This afternoon was in between, half-finished coffee, all the pieces of yourself that wanted to sleep, or work, or do something, despite the heat and the tingling sensation on your back from too long spent on the beach in the sun and the salt from the water and the first swim of the year, entering the water at the count of three and emerging from the cold yelling out loud, so loud, feeling free enough to roar, and good to be alive and now, after lunch, crunchy roast chicken and the taste of garlic linger on your tongue, everything is in between, for the evening has not yet come and the house is napping and the coffee is waiting, waiting to be drunk, for the light to fade and the waves to return to the shore.
Monday, 28 May 2012
Hungry, but not. It is the evening now. Train travel home on a journey from a course. Via a hotel room, tucked into the eaves, warm baths and bad TV. Outside the window, the cloudless sky is navy blue, dark azure, nearly black. Bartok on the Ipod. Have spent days in movement and drama - fleshy art crafted from muscles and minds. Hands danced against locked yellow light. In the train carriage, a stark bob bissects a passenger's chin. A fat bespectacled lady rustles her evening paper. A biscuit box is opened. To eat or not to eat? Have consumed an apple. Sushi for lunch. Heat. Heat. Heat. The sun has stolen my hunger. Would like a cup of tea and something sweet, made with salted butter, just a pinch. Bartok bangs on piano keys, up down, up down, rhythms rolling. "Le train est a destination de..." says a voice, falling from the speakers, reaching our ears. I could stay here forever, bound into this train, watching the bob and the newspaper rustle. Suited men carry cases as we leave another station. We are off. We. Are. Off.
Sunday, 20 May 2012
It's raining again. Chill air, damp bones. The cold creeps into every corner. We are wishing, wishing on spring. Meanwhile, I pack my bag. I am very fond of these preparations. Tucking objects into space, nestling miniature containers in tidy rows. Moving has been etched into my bones. I seek to balance the equation of a minimum weight to a maximum sense of home, bringing little pieces of everything with me, perhaps, carrying little pieces of me everywhere: hibiscus teabags, two butter biscuits, green notebooks, a sample of silken bath oil. Following the roots of the verb to pack, I am taken to carrying together in a bundle, and the making of secret arrangements. The latter definition suits me fine. I am arranging the objects for the comfort of my journey; putting stuff into private patterns.
Sunday, 13 May 2012
On Sunday night, overlooked by my grandma's Japanese doll, life falls in lines around me. I wonder to myself, what will happen next.

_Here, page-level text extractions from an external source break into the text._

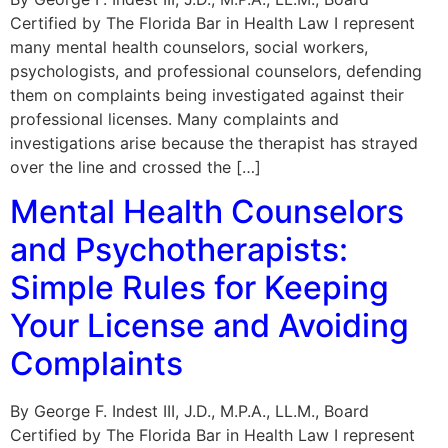
Certified by The Florida Bar in Health Law I represent
many mental health counselors, social workers,
psychologists, and professional counselors, defending
them on complaints being investigated against their
professional licenses. Many complaints and
investigations arise because the therapist has strayed
over the line and crossed the […]
Mental Health Counselors
and Psychotherapists:
Simple Rules for Keeping
Your License and Avoiding
Complaints
By George F. Indest III, J.D., M.P.A., LL.M., Board
Certified by The Florida Bar in Health Law I represent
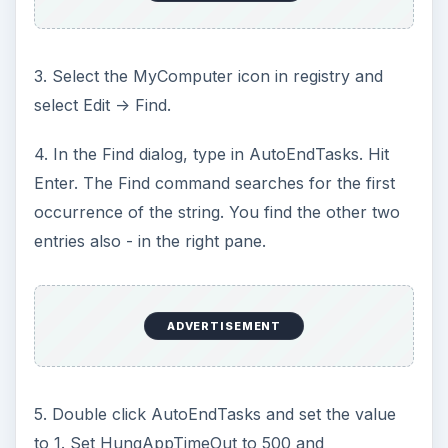
3. Select the MyComputer icon in registry and
select Edit -> Find.
4. In the Find dialog, type in AutoEndTasks. Hit
Enter. The Find command searches for the first
occurrence of the string. You find the other two
entries also - in the right pane.
ADVERTISEMENT
5. Double click AutoEndTasks and set the value
to 1. Set HungAppTimeOut to 500 and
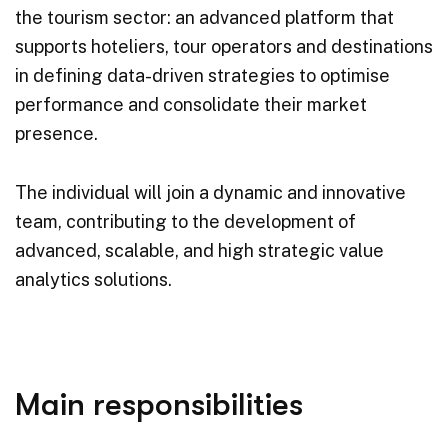
the tourism sector: an advanced platform that
supports hoteliers, tour operators and destinations
in defining data-driven strategies to optimise
performance and consolidate their market
presence.
The individual will join a dynamic and innovative
team, contributing to the development of
advanced, scalable, and high strategic value
analytics solutions.
Main responsibilities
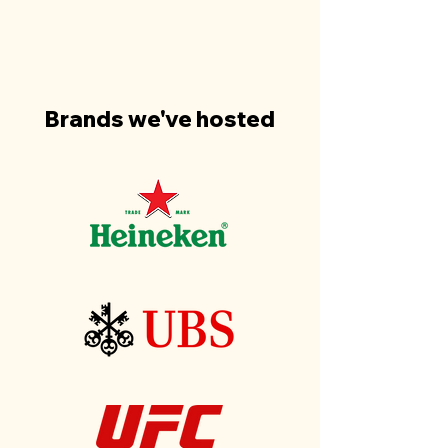
Brands we've hosted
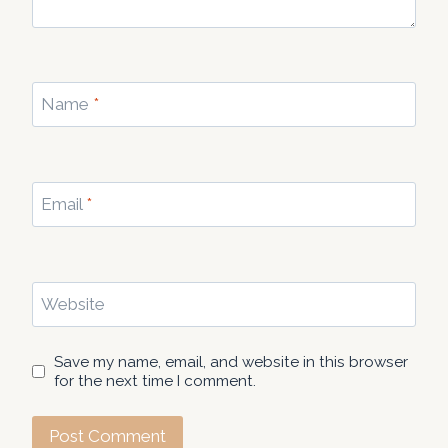
Name
*
Email
*
Website
Save my name, email, and website in this browser
for the next time I comment.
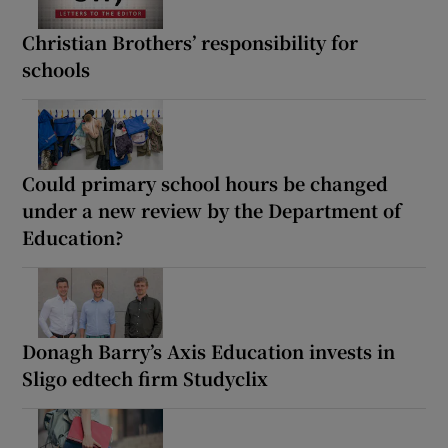
Christian Brothers’ responsibility for
schools
Could primary school hours be changed
under a new review by the Department of
Education?
Donagh Barry’s Axis Education invests in
Sligo edtech firm Studyclix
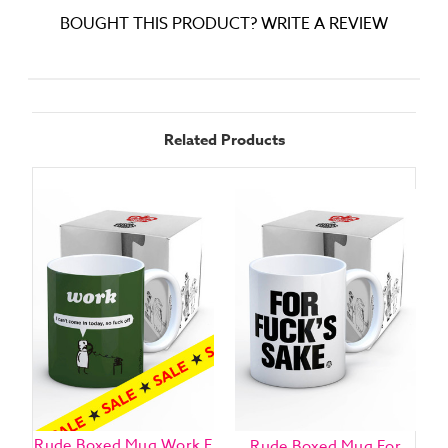
BOUGHT THIS PRODUCT? WRITE A REVIEW
Related Products
Rude Boxed Mug Work F
Rude Boxed Mug For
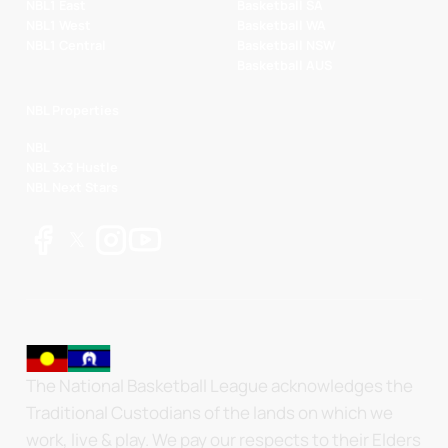
NBL1 East
Basketball SA
NBL1 West
Basketball WA
NBL1 Central
Basketball NSW
Basketball AUS
NBL Properties
NBL
NBL 3x3 Hustle
NBL Next Stars
The National Basketball League acknowledges the
Traditional Custodians of the lands on which we
work, live & play. We pay our respects to their Elders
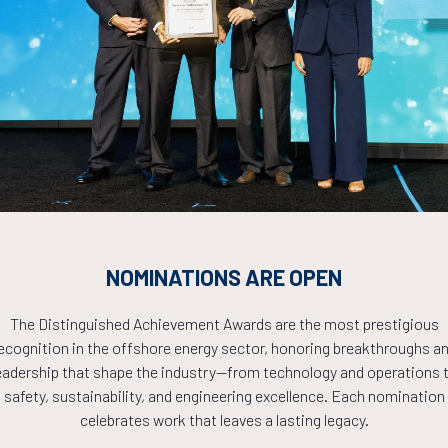
Countdown to OTC 2026!
COUNTDOWN
NOMINATIONS ARE OPEN
PLETE! THE TIM
The Distinguished Achievement Awards are the most prestigious
ecognition in the offshore energy sector, honoring breakthroughs a
NOW!
eadership that shape the industry—from technology and operations 
safety, sustainability, and engineering excellence. Each nomination
celebrates work that leaves a lasting legacy.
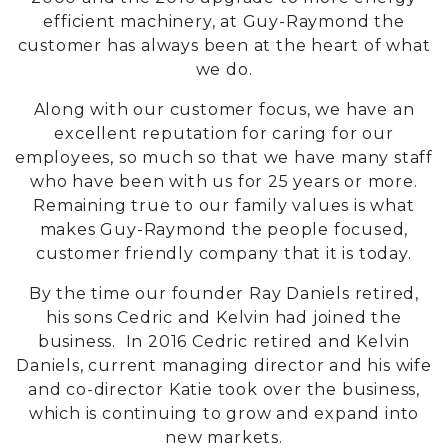
efficient machinery, at Guy-Raymond the
customer has always been at the heart of what
we do.
Along with our customer focus, we have an
excellent reputation for caring for our
employees, so much so that we have many staff
who have been with us for 25 years or more.
Remaining true to our family values is what
makes Guy-Raymond the people focused,
customer friendly company that it is today.
By the time our founder Ray Daniels retired,
his sons Cedric and Kelvin had joined the
business. In 2016 Cedric retired and Kelvin
Daniels, current managing director and his wife
and co-director Katie took over the business,
which is continuing to grow and expand into
new markets.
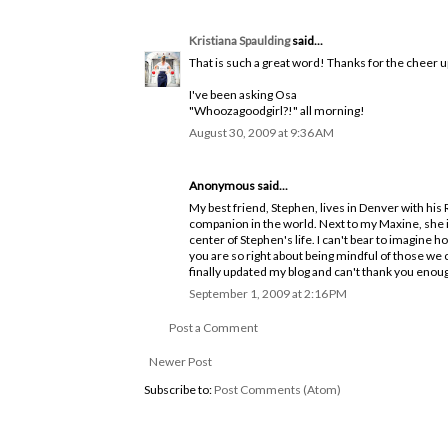
Kristiana Spaulding
said...
That is such a great word! Thanks for the cheer u
I've been asking Osa
"Whoozagoodgirl?!" all morning!
August 30, 2009 at 9:36 AM
Anonymous said...
My best friend, Stephen, lives in Denver with his
companion in the world. Next to my Maxine, she is
center of Stephen's life. I can't bear to imagine h
you are so right about being mindful of those we c
finally updated my blog and can't thank you eno
September 1, 2009 at 2:16 PM
Post a Comment
Newer Post
Subscribe to:
Post Comments (Atom)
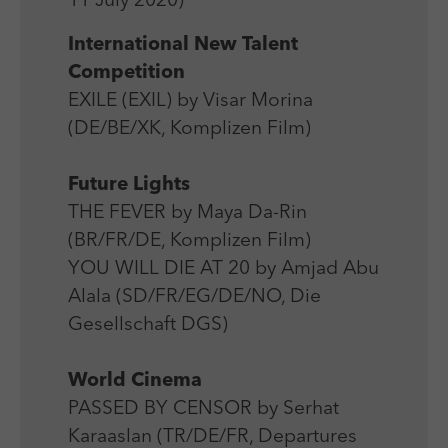
11 July 2020)
Laufzeit
Session
We use external content on our website to offer you
Laufzeit
1 Jahr
additional information.
International New Talent
Zweck
Login Redaktionssystem
Zweck
Reichweitenmessung
Competition
EXILE (EXIL) by Visar Morina
Name
PHPSESSID
Name
_pk_ses
(DE/BE/XK, Komplizen Film)
Anbieter
PHP
Anbieter
Matomo
Future Lights
Laufzeit
Session
Laufzeit
30 min
THE FEVER by Maya Da-Rin
Zweck
Betrieb TYPO3
(BR/FR/DE, Komplizen Film)
Zweck
Reichweitenmessung
YOU WILL DIE AT 20 by Amjad Abu
Alala (SD/FR/EG/DE/NO, Die
Gesellschaft DGS)
World Cinema
PASSED BY CENSOR by Serhat
Karaaslan (TR/DE/FR, Departures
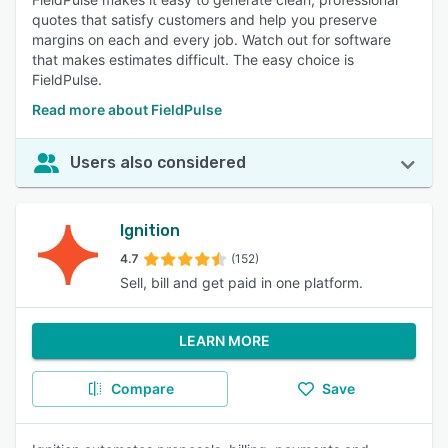
quotes that satisfy customers and help you preserve
margins on each and every job. Watch out for software
that makes estimates difficult. The easy choice is
FieldPulse.
Read more about FieldPulse
Users also considered
Ignition
4.7
(152)
Sell, bill and get paid in one platform.
LEARN MORE
Compare
Save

The manuscript has been sent, the washing turns, clothes tumble in a watery spin. The travelling has paused, just for a little while and I stare at the sudden spring sky. I look at my feet on our old living-room rug (that we keep on promising we will replace). I examine the lines that divide our space, straight things moving from A to Z.
I think of promises and deadlines; words typed on top of Spanish mountains. My toenails are red and pillar box bright. I think of building and climbing and mystery, and how the lines of our existence generally curve.
I am working on stories and a project that makes me laugh. In between the workshops and the eating of garlic aioli (served with steamed vegetables and a bite of salt cod), I imagine an entirely new tale. I scrub floors, unexpectedly.
On Sunday night, I murmur, quietly to myself, you know, it will happen next...
Thursday, 3 May 2012
Been on the road, on the railways, tarmac and over-head wires, criss-crossing over land, through the rain - it seems to have been pouring endlessly. Wet, wet, wet. We met friends in damp Spanish mountains, drank cosmopolitans and café con lêche.
People dodged puddles amongst the pollarded trees - that remind me of ink drops and midnight monsters (I am against over pruning).
I caught a train from South to North, passed a shaven-headed surfer scented with thirty unwashed nights; a muzzled dog licked my foot as a fat woman swigging beer gave up her seat to a pin-thin old lady saying, "You have to think of the others". Rain, rain on window panes.
After, I ran theatre workshops, moved and imagined, acted and breathed; made ephemeral monuments, something from nothing, acting leaves no trace. It rained. At home, unpacked, washed, wrote. Celebrated with dandelions.
Made a brioche that did not rise. Made a loaf of bread that did. Finally, now, the sun's come out. We're basking in the blue.